Rotate about the $x$ axis
$x = 2t-2/3t^3$
$y = 2t^2$
$0 \leq t \leq 1$
I did the integral of $\sqrt{(2-2t^2)^2+(4t)^2}$ and got $(2x(x^2+3))/3$ and then I did the integral of $2\pi 2t^2 ((2x(x^2+3))/3)$ and I get $22\pi/9$ but apparently that's not the correct answer
The surface area integral for a figure revolved about the $ \ x-$ axis is
$$ S \ = \ 2 \pi \ \int \ y \ \ ds \ , $$
which, for a parametric curve, will be
$$ S \ = \ 2 \pi \ \int \ y(t) \ \sqrt{ \ \left( \frac{dx}{dt} \right)^2 + \left( \frac{dx}{dt} \right)^2} \ \ dt \ \ = \ \ 2 \pi \ \int \ y(t) \ \sqrt{ \ \left( 2 - 2t^2 \right)^2 + \left( 4t \right)^2} \ \ dt , $$
$$ = \ 2 \pi \ \int \ y(t) \ \sqrt{ \ \left( 2 + 2t^2 \right)^2} \ \ dt \ \ = \ 2 \pi \ \int \ y(t) \ \cdot \ \underbrace{(2 + 2t^2) \ \ dt}_{ds} \ \ , $$
as you have set up. However, while your arclength has been determined correctly, you have to multiply the factors of the integrand first before you set about performing the integration itself. So you want
$$ S \ = \ 2 \pi \ \int_0^1 \ ( \ 2t^2 \ ) \ \cdot \ (2 + 2t^2) \ \ dt \ \ = \ \ \ 2 \pi \ \int_0^1 \ 4t^2 \ + \ 4t^4 \ \ dt $$
$$ = \ \ 2 \pi \ \left .\left( \ \frac{4}{3}t^3 \ + \ \frac{4}{5}t^5 \right) \ \right \vert_0^1\ \ \ = \ \frac{64 \pi}{15} . $$
[corrected from what I did late last night]

****************************************

_Instructions to follow_: Please state the final surface area that the reply in the surface-area thread arrives at.

[Stored data]

****************************************

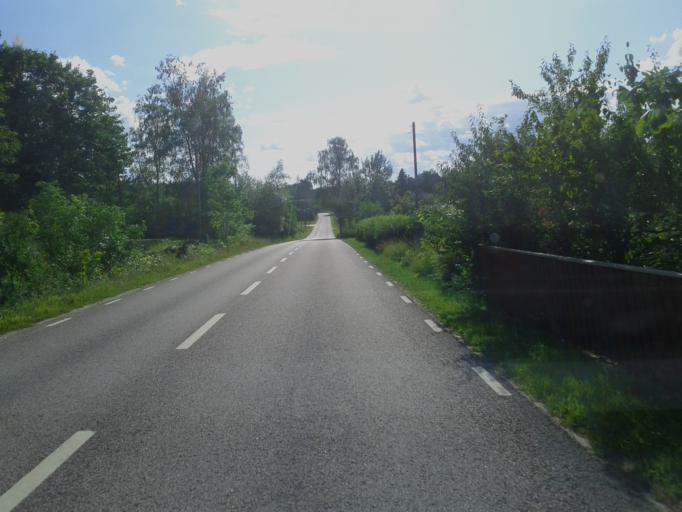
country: SE
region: Vaestmanland
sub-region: Sala Kommun
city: Sala
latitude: 59.9118
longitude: 16.5630
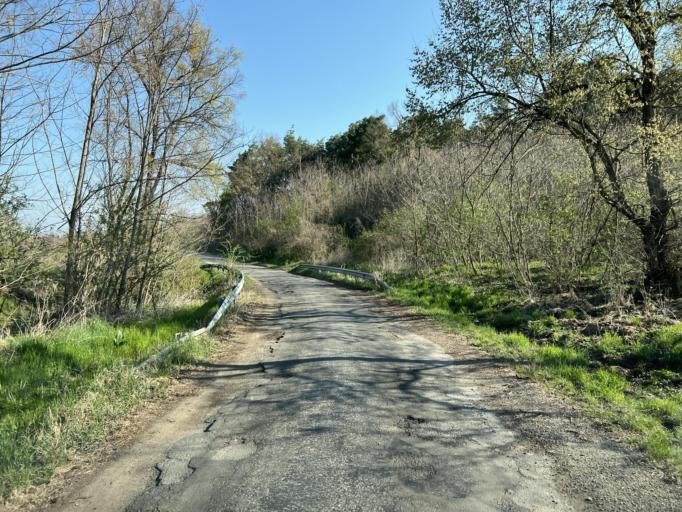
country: SK
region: Nitriansky
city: Sahy
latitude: 47.9946
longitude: 18.8184
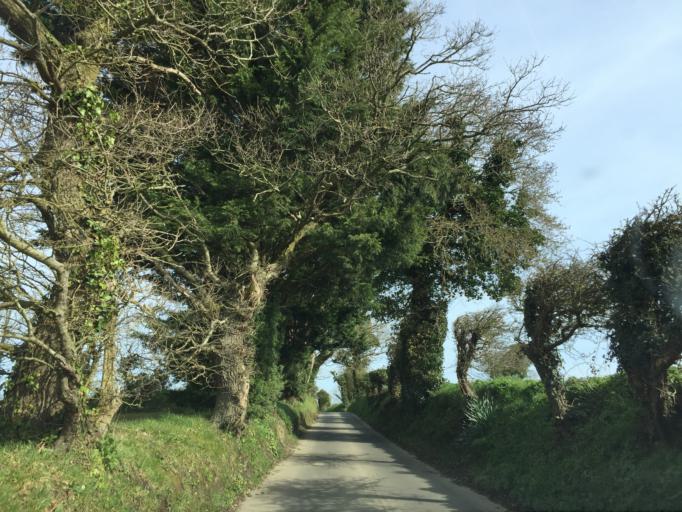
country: JE
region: St Helier
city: Saint Helier
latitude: 49.2205
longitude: -2.1396
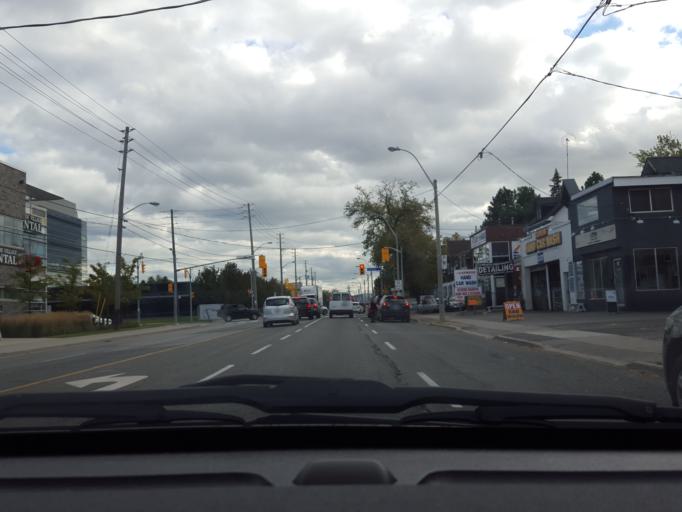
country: CA
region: Ontario
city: Toronto
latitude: 43.7059
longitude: -79.3617
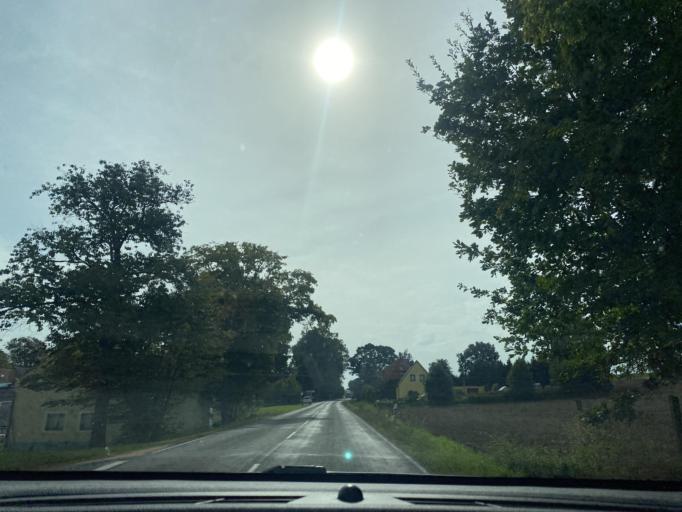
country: DE
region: Saxony
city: Reichenbach
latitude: 51.1614
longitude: 14.7921
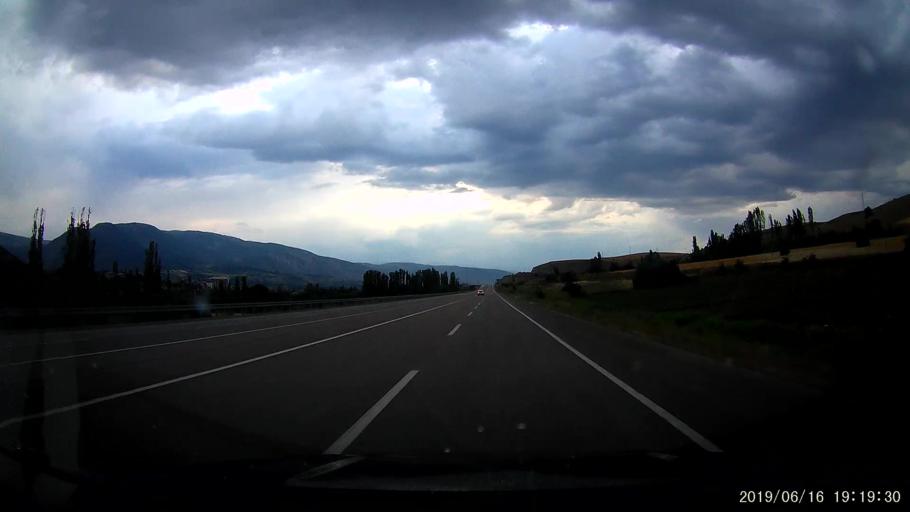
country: TR
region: Sivas
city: Akincilar
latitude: 40.0945
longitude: 38.4276
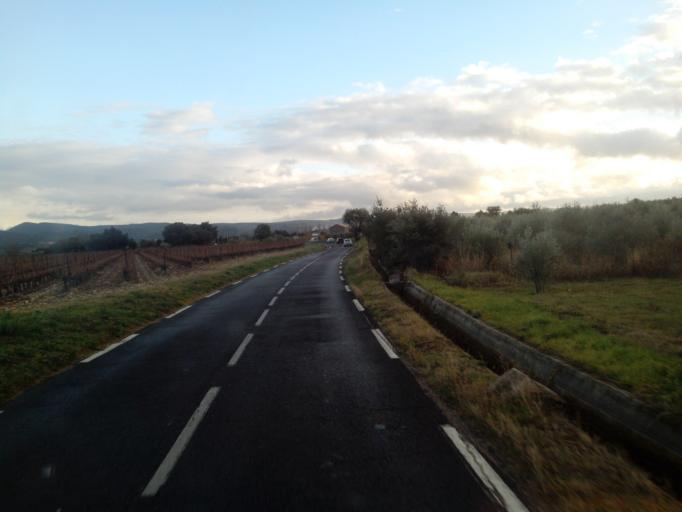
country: FR
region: Languedoc-Roussillon
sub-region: Departement de l'Herault
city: Saint-Jean-de-Fos
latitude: 43.7053
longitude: 3.5612
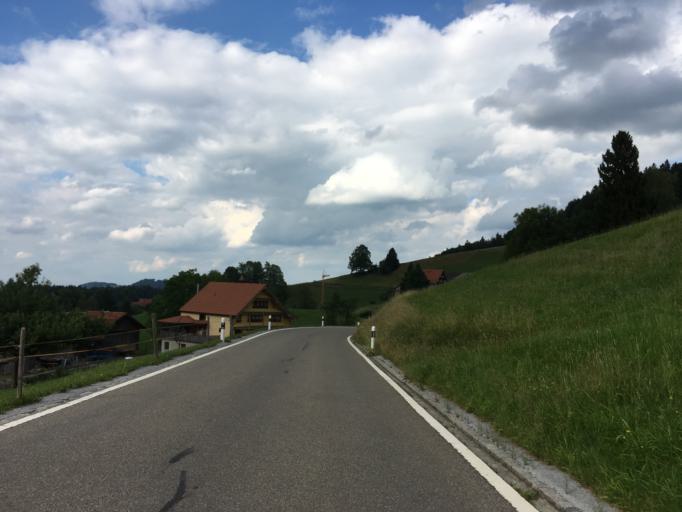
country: CH
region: Saint Gallen
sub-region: Wahlkreis Toggenburg
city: Lichtensteig
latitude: 47.3208
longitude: 9.0634
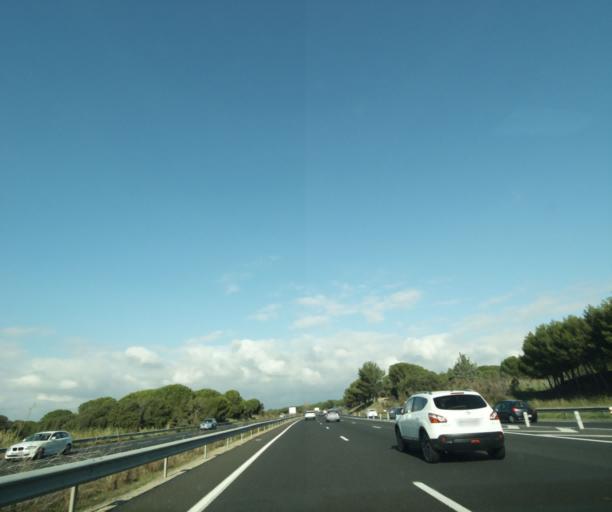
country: FR
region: Languedoc-Roussillon
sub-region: Departement de l'Aude
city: Vinassan
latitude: 43.2180
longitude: 3.0926
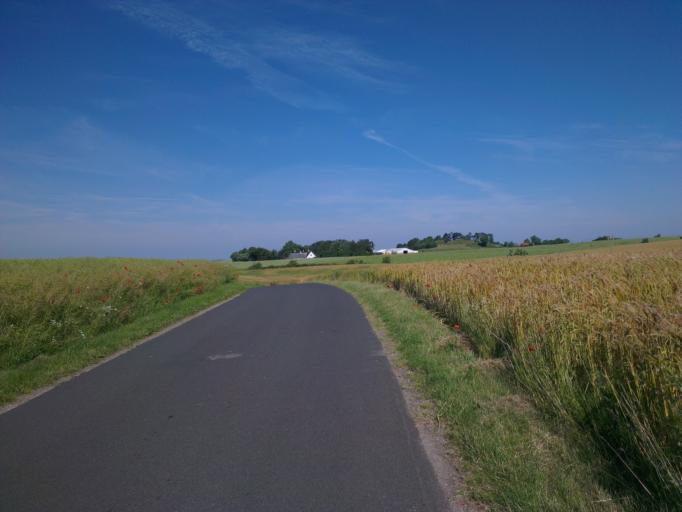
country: DK
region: Capital Region
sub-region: Frederikssund Kommune
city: Skibby
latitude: 55.7805
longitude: 11.8959
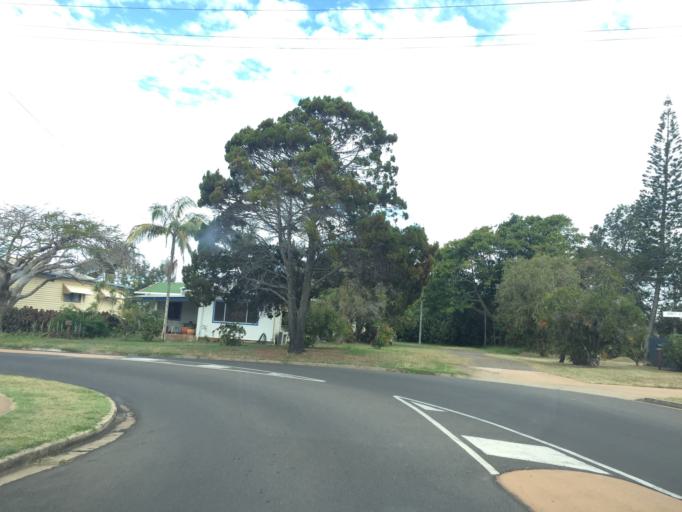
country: AU
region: Queensland
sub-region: Bundaberg
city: Bundaberg
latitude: -24.8163
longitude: 152.4643
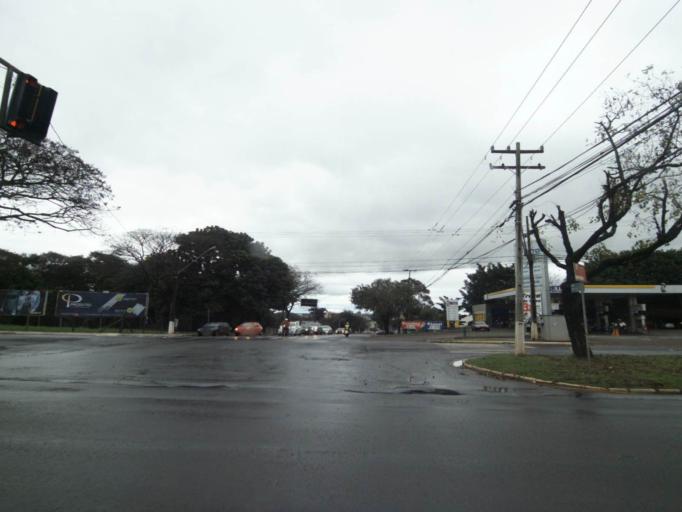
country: BR
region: Parana
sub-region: Foz Do Iguacu
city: Foz do Iguacu
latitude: -25.5170
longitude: -54.5748
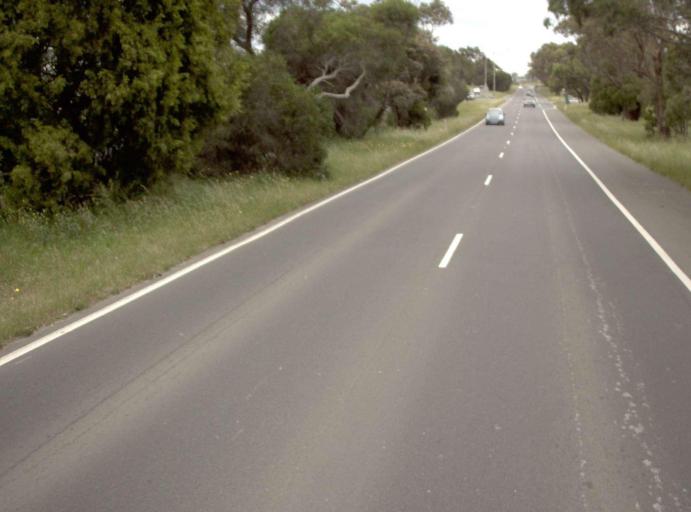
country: AU
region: Victoria
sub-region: Casey
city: Cranbourne North
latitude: -38.0704
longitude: 145.2691
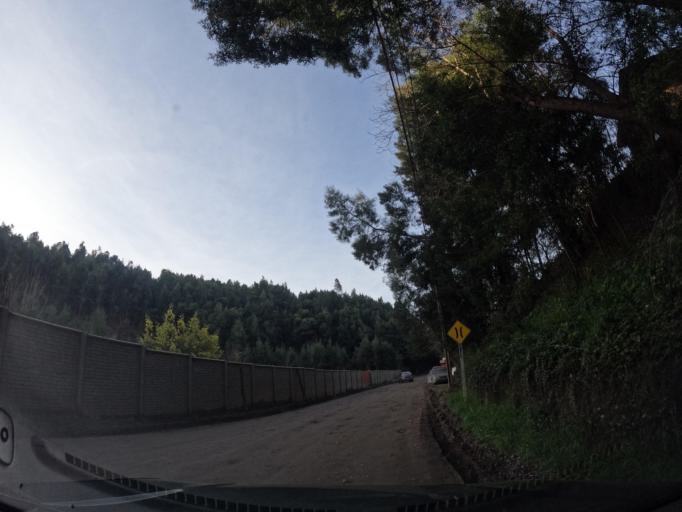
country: CL
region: Biobio
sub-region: Provincia de Concepcion
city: Concepcion
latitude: -36.8480
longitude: -73.0087
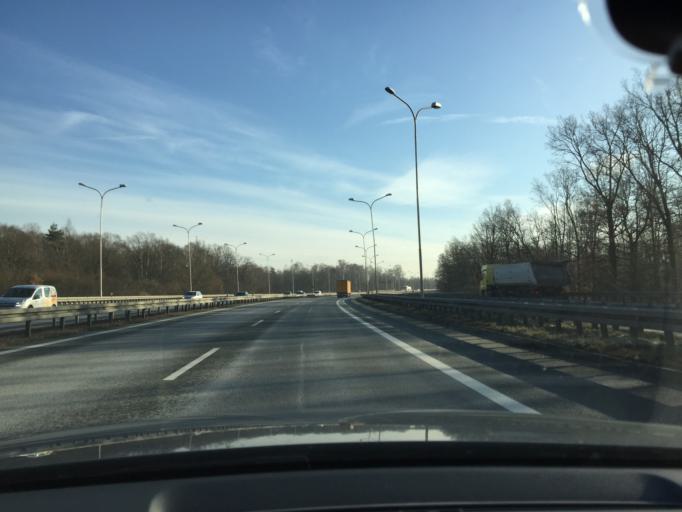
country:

****************************************

_Exercise output_: 64π/15